Exercise instructions: Please transcribe every record below exactly, leaving out the pictures.
______________________________
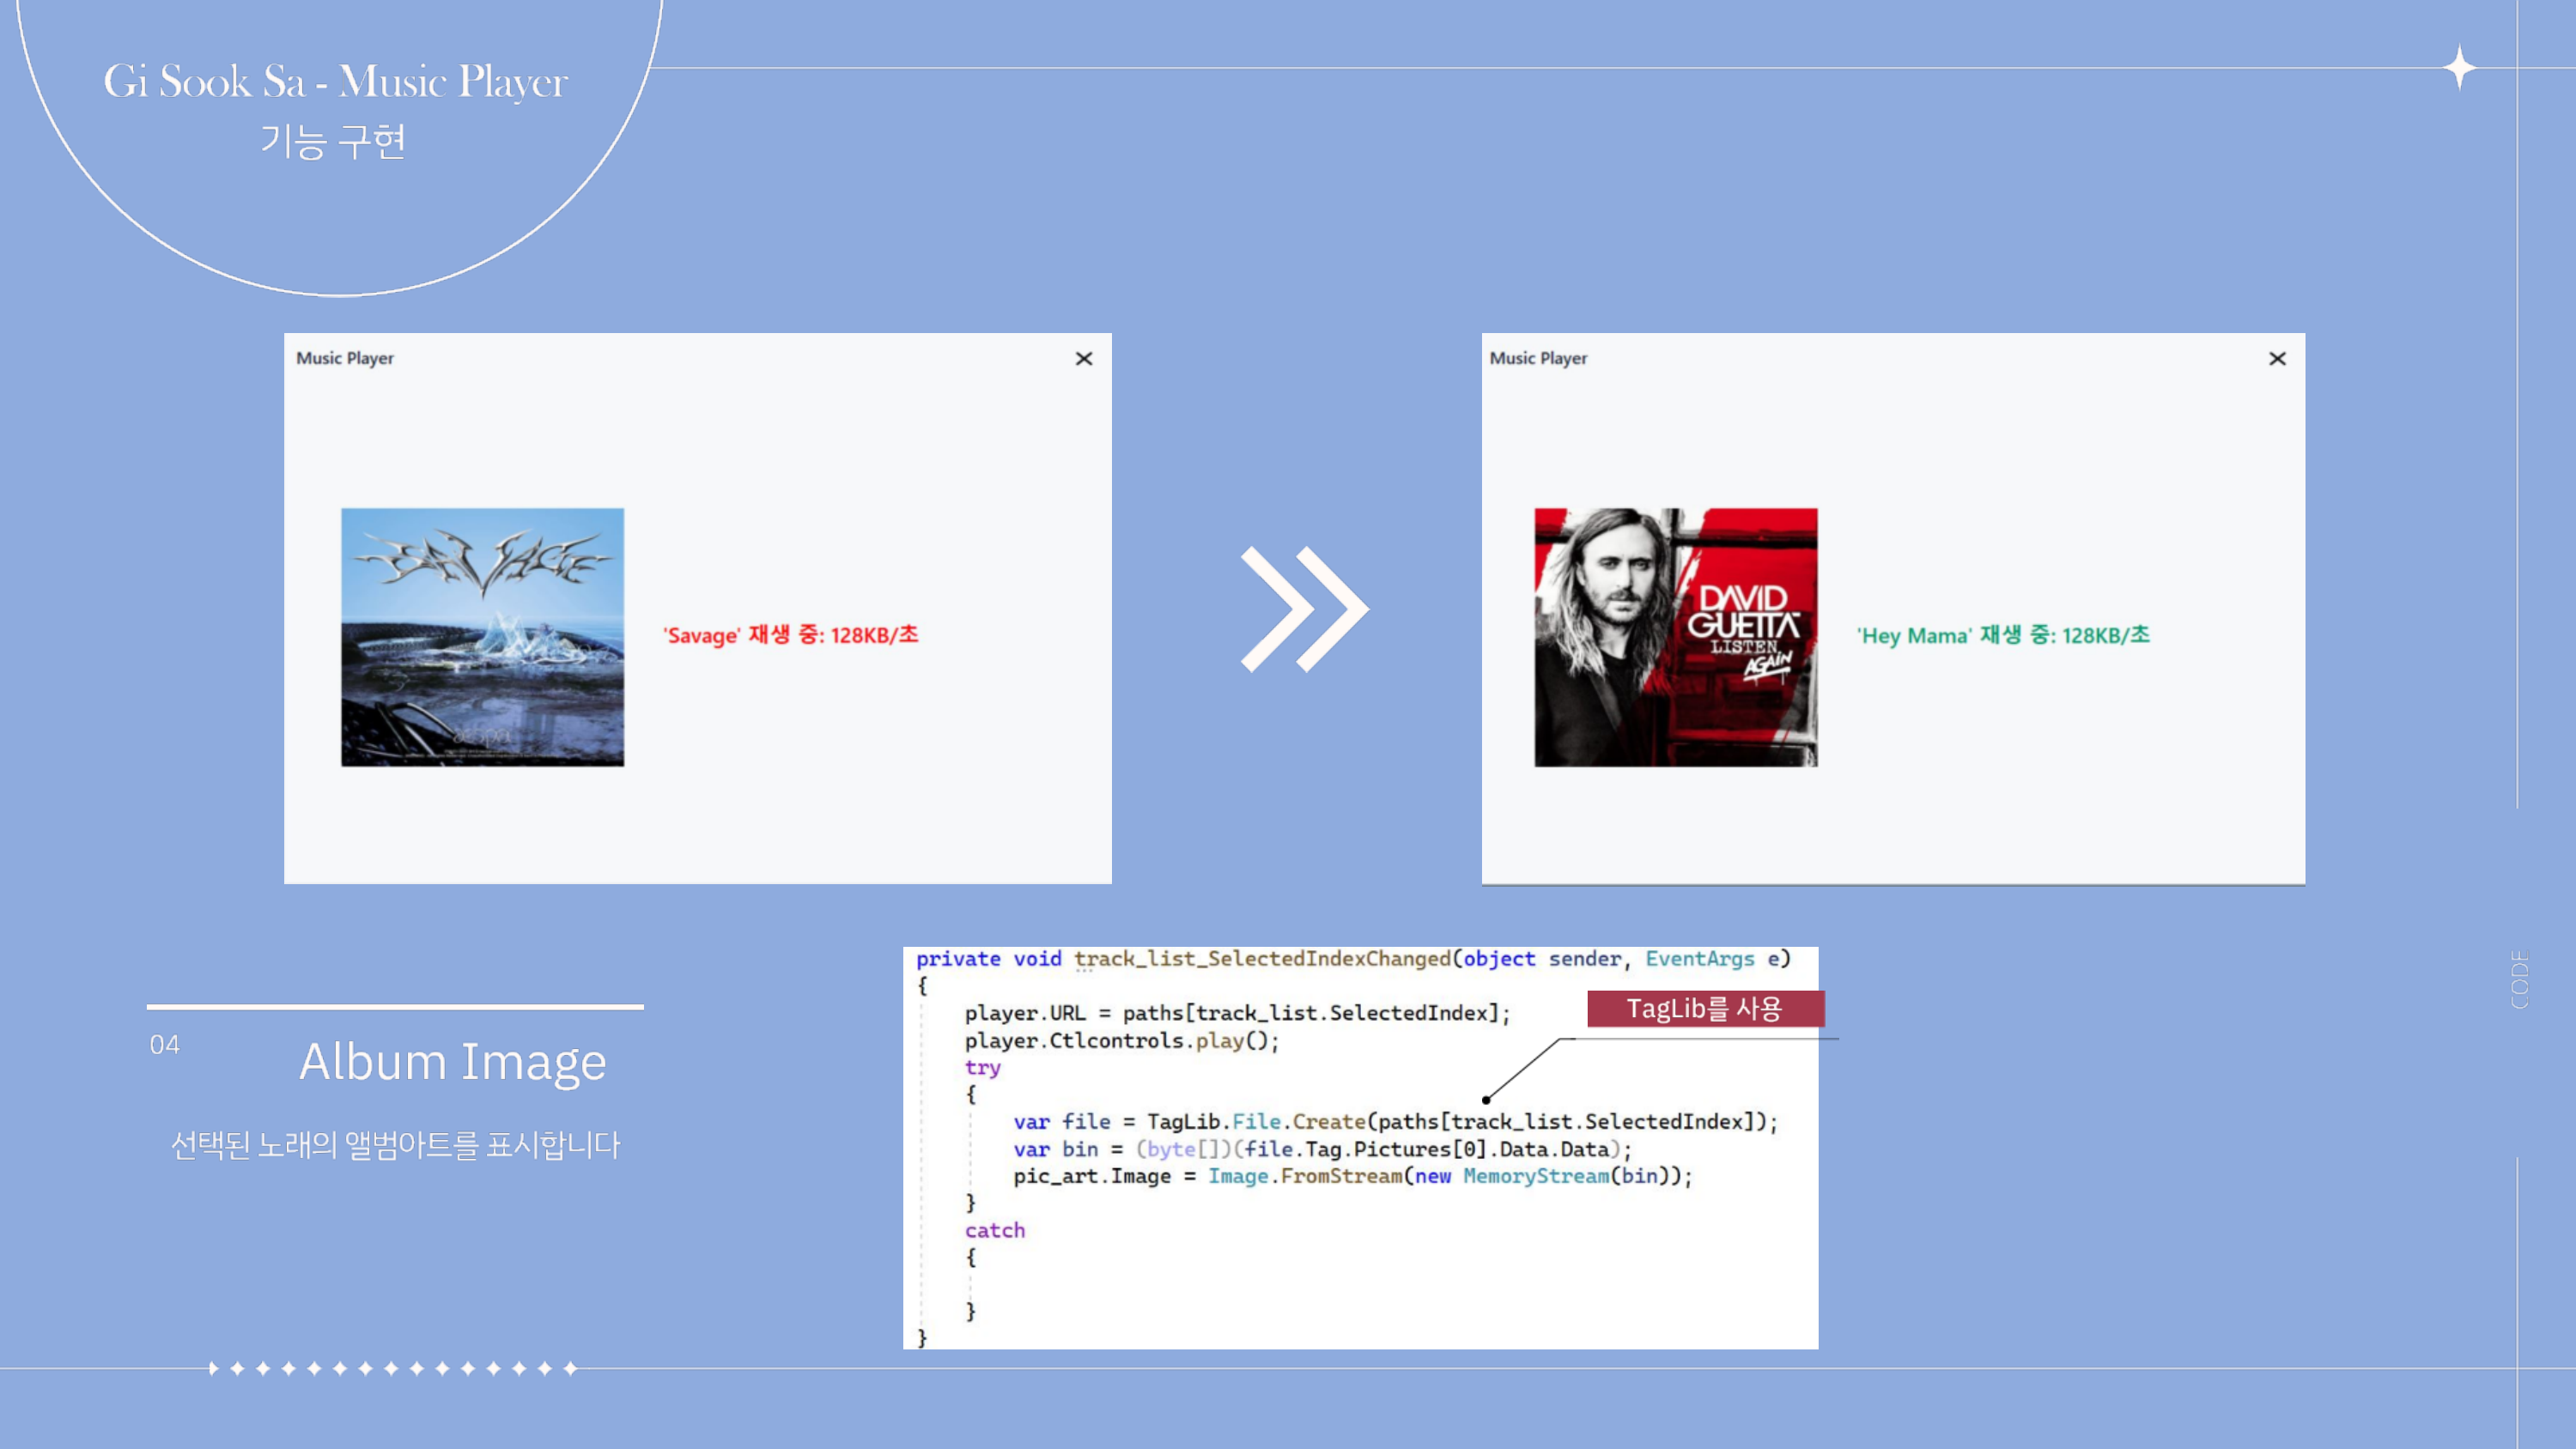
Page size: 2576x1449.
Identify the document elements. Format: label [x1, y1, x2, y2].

text_box [146, 995, 645, 1021]
text_box [1241, 546, 1370, 674]
text_box [2310, 401, 2576, 408]
text_box [15, 0, 666, 299]
text_box [0, 1366, 211, 1373]
text_box [593, 1366, 2576, 1373]
text_box [2304, 1367, 2576, 1374]
picture [95, 43, 590, 193]
picture [2515, 1374, 2519, 1449]
text_box [903, 947, 1820, 1350]
picture [2515, 1, 2519, 65]
picture [120, 1021, 635, 1187]
picture [2419, 940, 2576, 1146]
picture [2515, 408, 2519, 808]
text_box [2441, 41, 2479, 93]
text_box [284, 332, 1112, 885]
text_box [1481, 332, 2306, 887]
text_box [210, 1361, 590, 1378]
picture [2515, 1158, 2519, 1366]
picture [145, 1022, 194, 1076]
text_box [648, 65, 2437, 71]
text_box [1481, 991, 1839, 1200]
text_box [2482, 65, 2576, 71]
picture [2515, 71, 2519, 401]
______________________________
Answer to the problem:
Page size: 2576x1449.
Identify the document elements. Format: label [x1, y1, x2, y2].

text_box [146, 995, 645, 1021]
text_box [1241, 546, 1370, 674]
text_box [2310, 401, 2576, 408]
text_box [15, 0, 666, 299]
text_box [0, 1366, 211, 1373]
text_box [593, 1366, 2576, 1373]
text_box [2304, 1367, 2576, 1374]
picture [95, 43, 590, 193]
picture [2515, 1374, 2519, 1449]
text_box [903, 947, 1820, 1350]
picture [2515, 1, 2519, 65]
picture [120, 1021, 635, 1187]
picture [2419, 940, 2576, 1146]
picture [2515, 408, 2519, 808]
text_box [2441, 41, 2479, 93]
text_box [284, 332, 1112, 885]
text_box [1481, 332, 2306, 887]
text_box [210, 1361, 590, 1378]
picture [2515, 1158, 2519, 1366]
picture [145, 1022, 194, 1076]
text_box [648, 65, 2437, 71]
text_box [1481, 991, 1839, 1200]
text_box [2482, 65, 2576, 71]
picture [2515, 71, 2519, 401]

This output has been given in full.